I'd restore it and put it on the wall, thats a cool lookin gun, I however have no idea what it is


----------



## deerblazer93 (Dec 20, 2007)

it might be a nagant look , the nagant up and compare


----------



## People (Jan 17, 2005)

It is a "bubba" P1917 Enfield.


----------



## rlzman68 (Jul 14, 2008)

It's a enfield for sure I'am just not sure which one. Go to Gun Broker.Com


----------



## hogcaller (Dec 13, 2007)

Definately an enfield. Nagants have an extended magazine that's streamlined with the trigger guard.


----------



## VagabondSouth (Dec 16, 2008)

Visit http://www.surplusrifle.com/m1917/index.asp to learn of it origin.

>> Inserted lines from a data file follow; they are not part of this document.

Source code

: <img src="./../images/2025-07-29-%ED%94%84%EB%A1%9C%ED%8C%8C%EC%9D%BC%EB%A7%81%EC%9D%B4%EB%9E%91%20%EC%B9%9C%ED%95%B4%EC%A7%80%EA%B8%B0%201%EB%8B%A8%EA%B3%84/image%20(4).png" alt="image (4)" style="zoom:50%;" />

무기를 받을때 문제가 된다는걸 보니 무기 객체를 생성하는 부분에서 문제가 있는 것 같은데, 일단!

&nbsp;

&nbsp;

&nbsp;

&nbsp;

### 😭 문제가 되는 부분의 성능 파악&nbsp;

These were 30-06 originally and I'd bet that one is still. The stock is chopped down from original (straight grip and definitely not free floated) and it has the "belly" from the 5+1 magazine. Most "sporters" took that belly out and reduced the magazine to 4 when sporterizing. The forward screw through the stock, just below the front of the bolt, acts as the recoil lug, so if you don't want stock damage, make sure that screw is there.

I have one, close to stock, that I picked up for a C-Note at a show recently. It's a shooter. Not minute of angle, but definitely minute of deer accurate. The flat spot on the back was where the orginal rear site was mounted, and a lot of them had that ground off. Parts are available at Numrich. Have fun.

I'm looking to pick up a 95% inletted stock or something like a RamLine for it. Any ideas out there (remembering it's a $100 gun...)?

VagabondSouth


----------



## NocturnaL (Dec 17, 2008)

Thanks for all the info guys! I really appreciate it. And Vagabond, you were right, it looks to be a M1917. The only thing I don't get is the length of the rifle. The link you gave me lists all of the specifications. It says the M1917 is 46.3 Inches....Mine is 41 inches on the nuts. It doesn't appear to have been cut down, but then again I'm not a machinist nor a gunsmith...is it possible to cut down a barrel and make it look factory smooth?


----------



## NocturnaL (Dec 17, 2008)

Oh, another thing...all of the pics of the M1917 on the net show it only having that forward screw hole that you were talking about. I have two more above either side of the trigger...any idea as to what those are for? And if they're factory?


----------



## Lil Sand Bay (Feb 2, 2005)

Yeh thats and enfield safety tang. Maybe its built off a "jungle" carbine given the reduced size overall.


----------